Gillett admits she is a bit anxious about PURA’s 2020 workload. She’s also aware that her newcomer status could affect how those in PURA’s orbit view her.

“I’m sure people think I’ve bitten off more than I can chew,” she said. “And I’m looking forward to proving them wrong.”

Getting utility buy-in

Modernizing the electric grid, which is the interconnected system of wires and infrastructure used to distribute electricity to homes and businesses, is the single biggest initiative Gillett said she is overseeing.

PURA has broken down the effort into six specific topics, including energy affordability, electric vehicles, “smart meters,” energy storage, interconnection and innovative technologies. Five more topics will be added in 2020.

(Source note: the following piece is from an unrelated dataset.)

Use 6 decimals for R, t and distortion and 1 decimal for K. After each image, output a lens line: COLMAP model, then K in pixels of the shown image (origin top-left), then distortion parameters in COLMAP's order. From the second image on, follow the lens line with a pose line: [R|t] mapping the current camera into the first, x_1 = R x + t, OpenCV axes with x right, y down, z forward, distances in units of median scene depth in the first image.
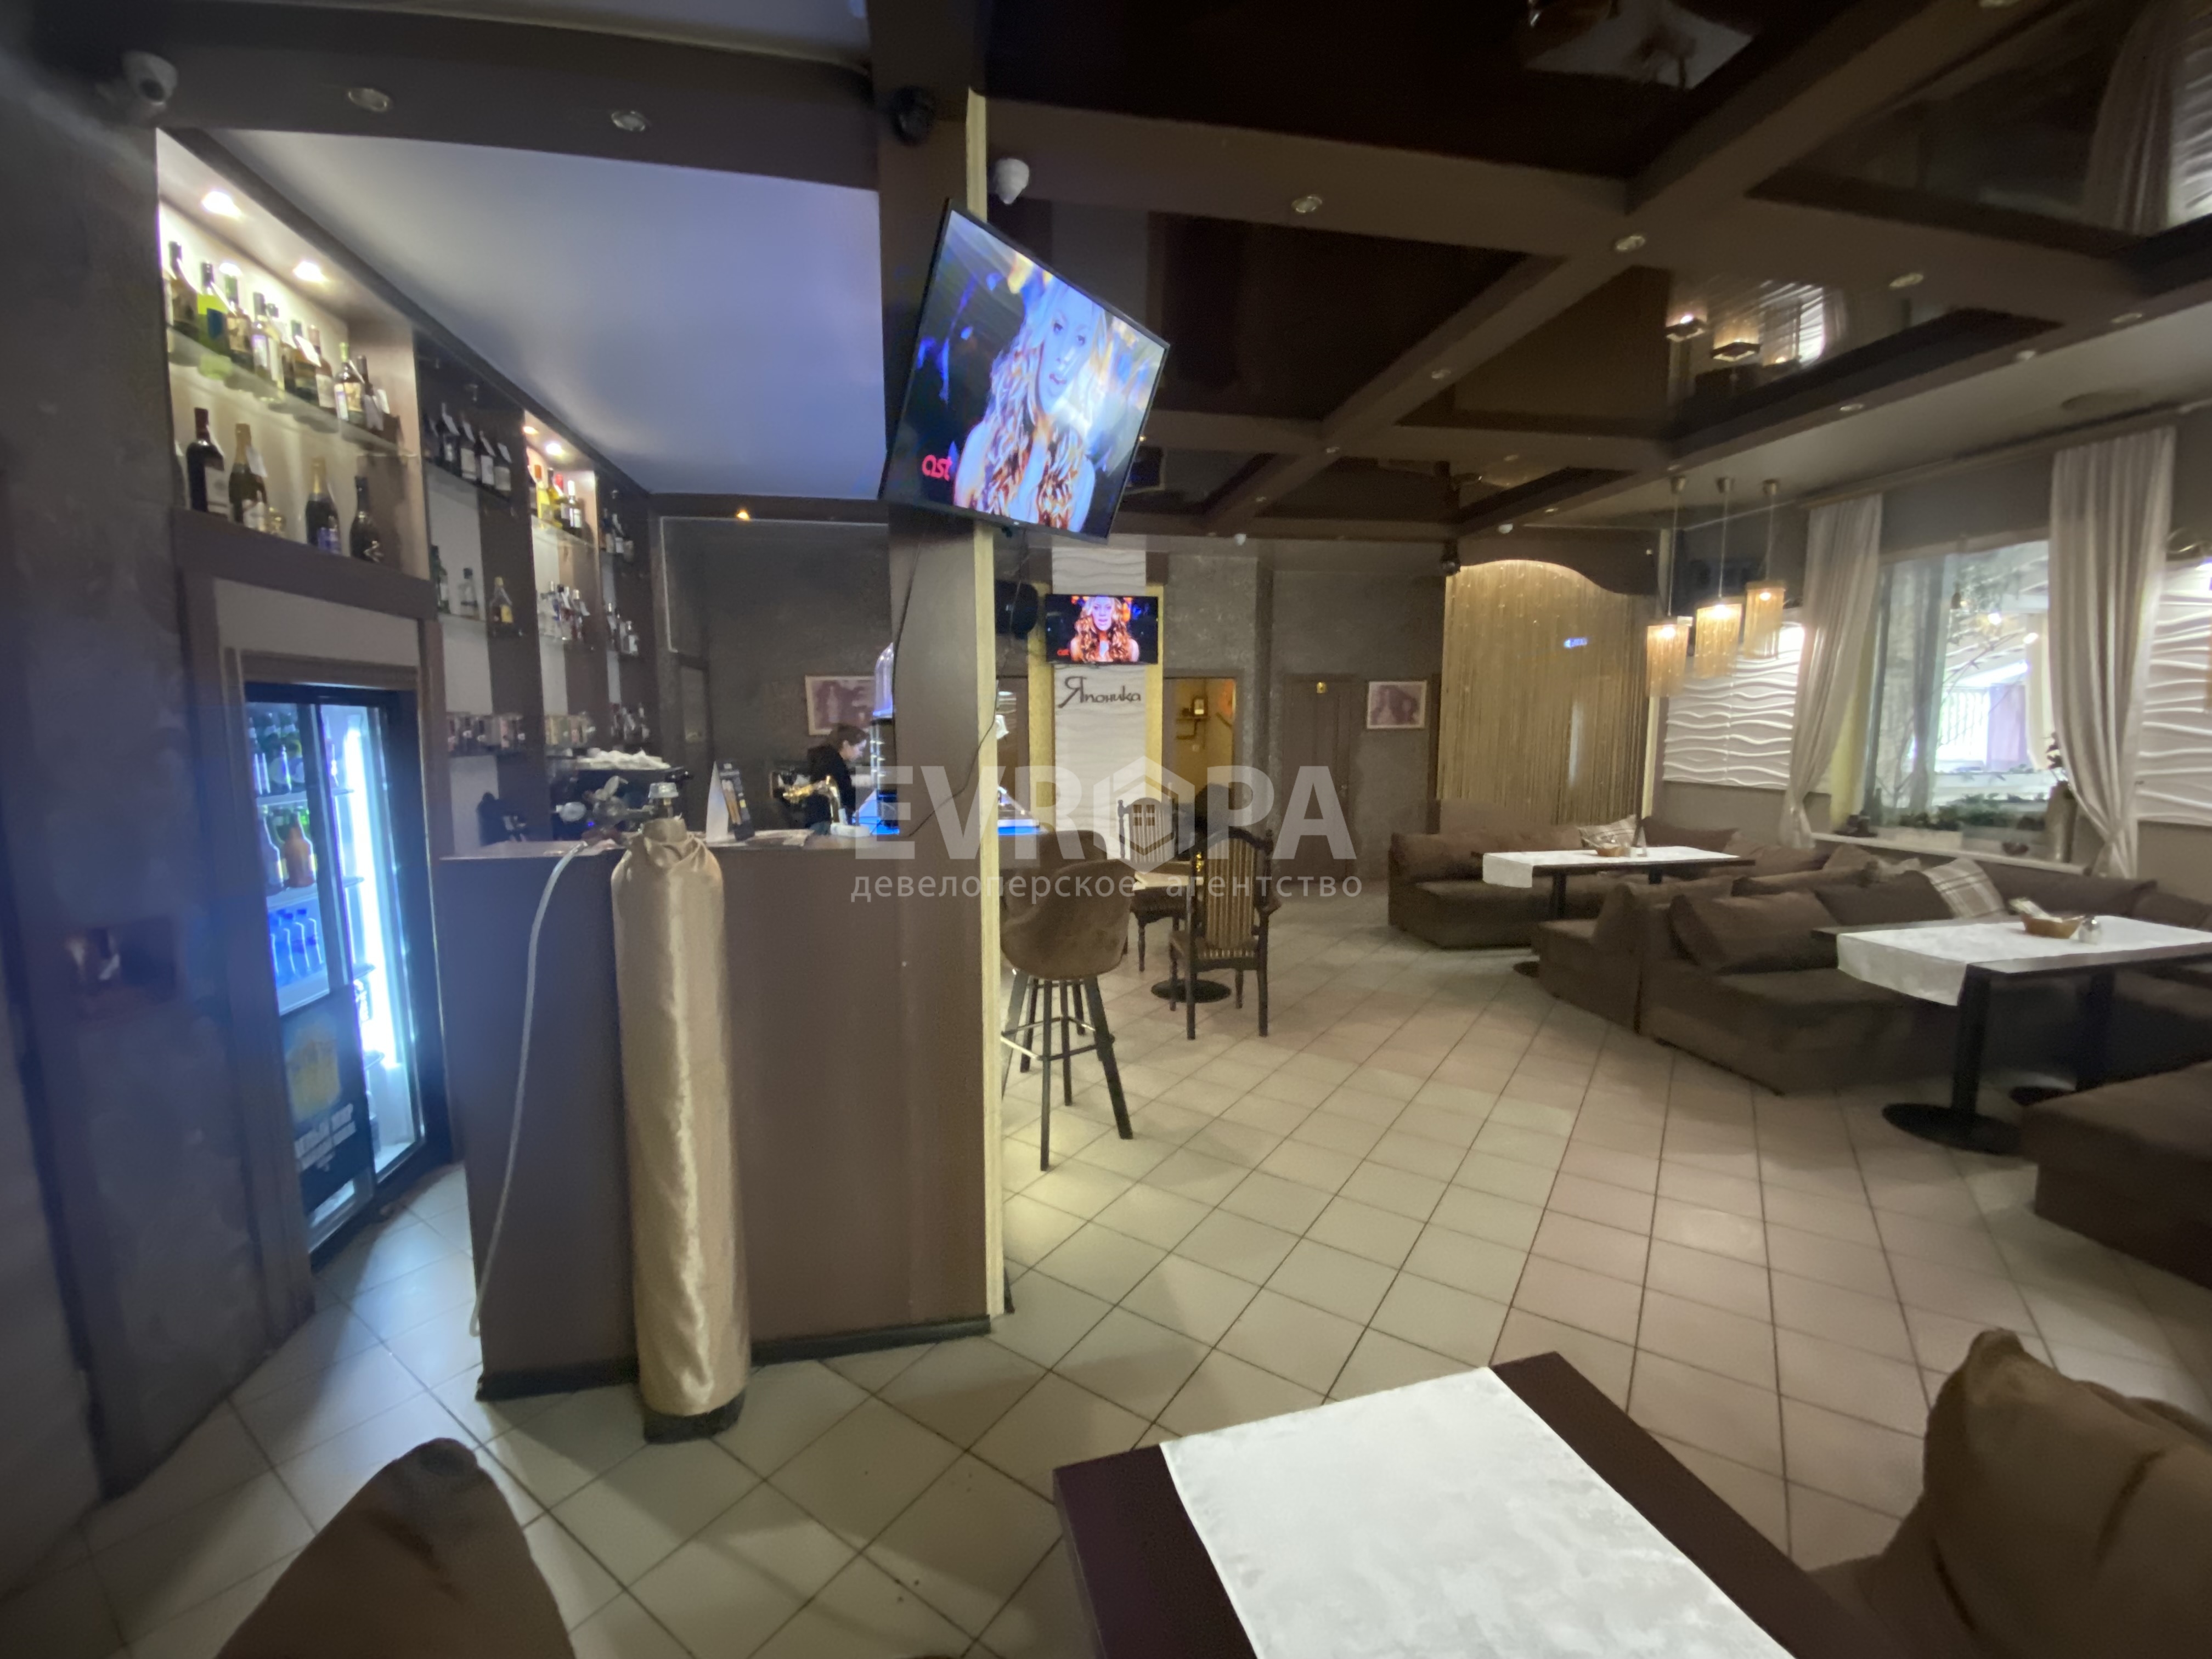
lens RADIAL K [[875.4, 0, 1106.0], [0, 875.4, 829.5], [0, 0, 1]] dist [0.000228, -0.012710]
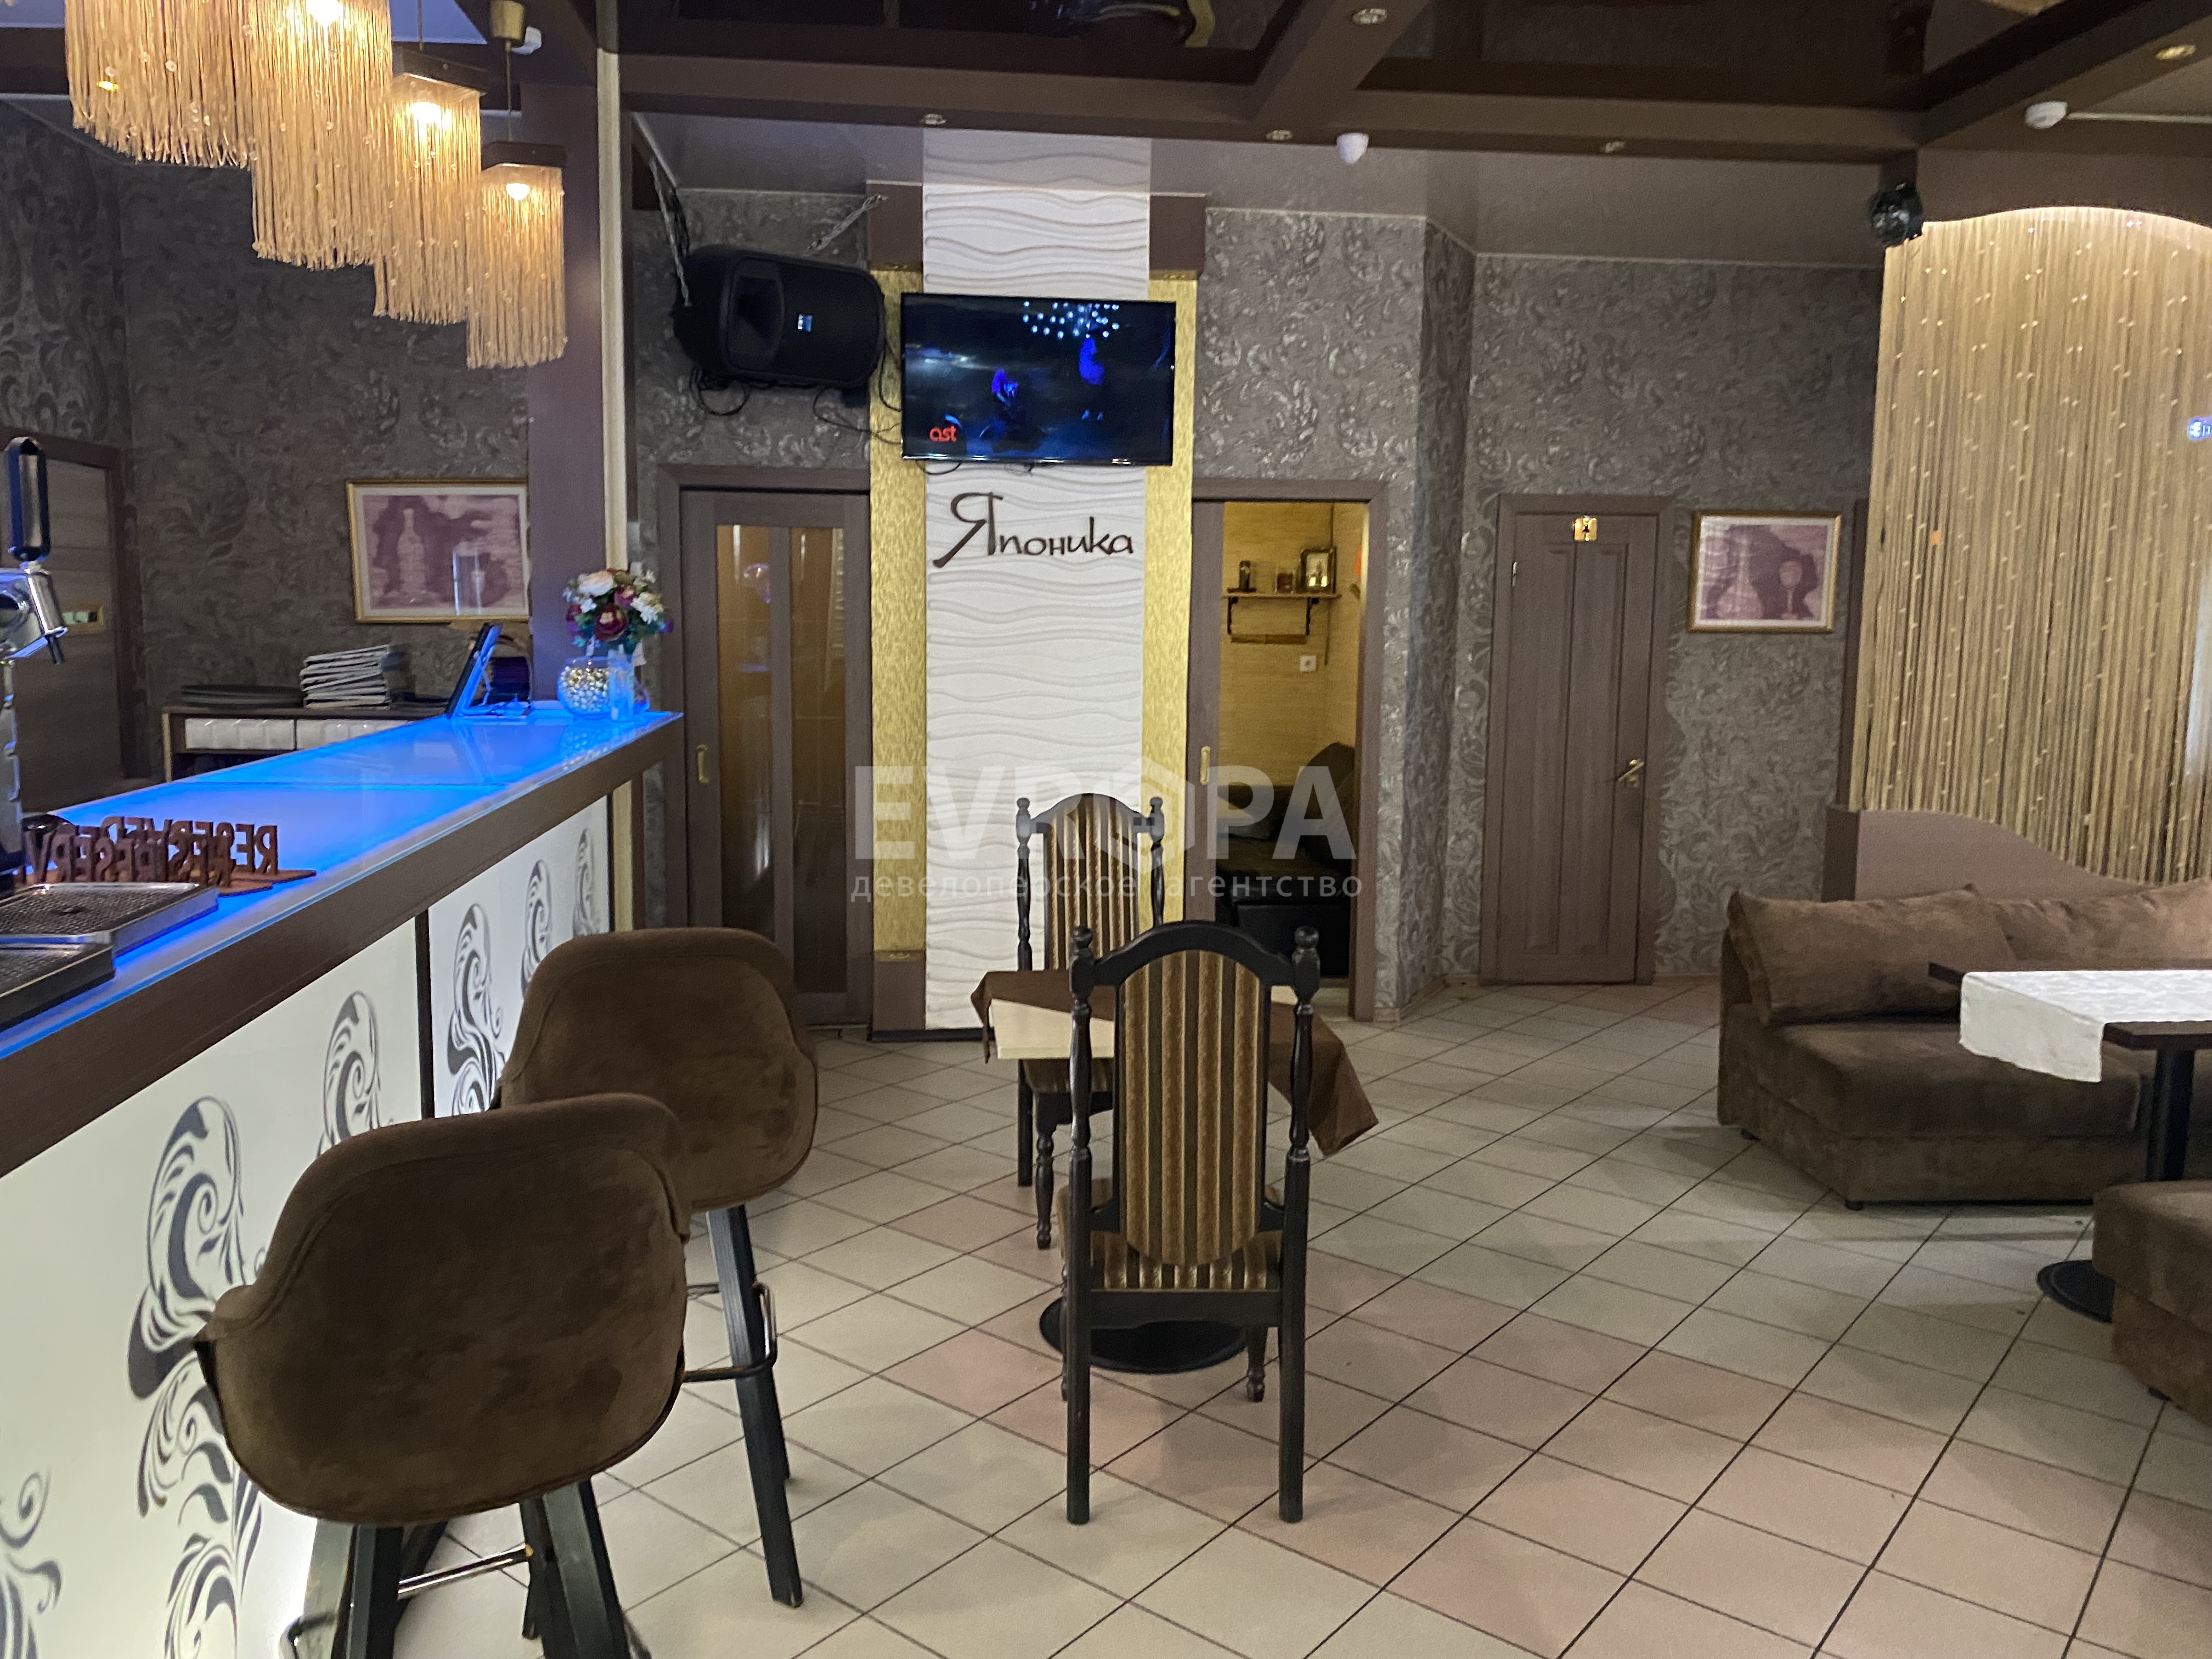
lens RADIAL K [[1702.4, 0, 1105.5], [0, 1702.4, 803.9], [0, 0, 1]] dist [-0.004083, 0.001370]
pose [[0.997380, 0.024872, -0.067931, 0.114083], [-0.025083, 0.999683, -0.002246, -0.033574], [0.067853, 0.003944, 0.997688, 0.252110]]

One challenge in envisioning big, significant changes to the grid will inevitably be the utility companies, which have said they support grid modernization, but have urged caution in moving too quickly or taking too much risk, which could be costly to ratepayers.

For example, Connecticut’s largest utility, Eversource, doesn’t offer smart meters to its Connecticut customers.

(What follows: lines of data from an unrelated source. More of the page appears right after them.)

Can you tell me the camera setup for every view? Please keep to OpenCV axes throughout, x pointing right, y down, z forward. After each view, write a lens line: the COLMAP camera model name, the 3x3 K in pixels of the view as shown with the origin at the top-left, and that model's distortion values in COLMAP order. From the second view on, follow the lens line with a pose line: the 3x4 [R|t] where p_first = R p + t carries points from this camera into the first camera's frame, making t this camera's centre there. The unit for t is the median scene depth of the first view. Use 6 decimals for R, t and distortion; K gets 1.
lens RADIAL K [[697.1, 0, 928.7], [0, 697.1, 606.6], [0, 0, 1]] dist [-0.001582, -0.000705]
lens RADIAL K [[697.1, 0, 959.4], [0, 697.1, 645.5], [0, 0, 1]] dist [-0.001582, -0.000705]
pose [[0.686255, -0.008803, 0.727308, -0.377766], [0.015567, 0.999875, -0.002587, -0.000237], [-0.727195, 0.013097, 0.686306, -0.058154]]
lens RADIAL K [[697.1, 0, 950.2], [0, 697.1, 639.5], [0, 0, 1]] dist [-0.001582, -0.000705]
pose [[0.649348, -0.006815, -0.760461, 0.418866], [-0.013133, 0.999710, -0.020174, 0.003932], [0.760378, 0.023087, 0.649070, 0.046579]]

Gillett said the meters are a “well-tested, viable technology” that she supports because they can help change consumer behavior, give better insights into energy-efficiency programs, enable time-of-use rates and real-time pricing, and help utilities better coordinate the grid.

Though Gillett said it’s understandable that utilities are risk averse, part of PURA’s role is to prod those companies along. When it comes to deploying new grid technologies, she aims to steer the discussion away from the types of small-scale pilot projects PURA has agreed to in the past.

“We’re kind of at a breaking point in terms of needing to deploy real solutions,” she said. “I’m a firm believer in the fact that we have a climate crisis and a resilience issue.”

As PURA gets to work on what could be a multi-year process, full of technical and confusing language and concepts, Gillett is trying to ensure that the public can understand and play more of an active role.

With that in mind, she’s given environmental groups, clean energy promoters, low-income advocates and others the chance to make presentations on grid-modernization topics to PURA commissioners.

Those so-called Solutions Days are a refreshing change in approach, said Amy McLean Salls, Connecticut director at the nonprofit Acadia Center, which advocates for clean energy growth.

“It’s more like a conversation, a roundtable,” McLean Salls said. “This is a way for the authority to hear things they wouldn’t hear otherwise.”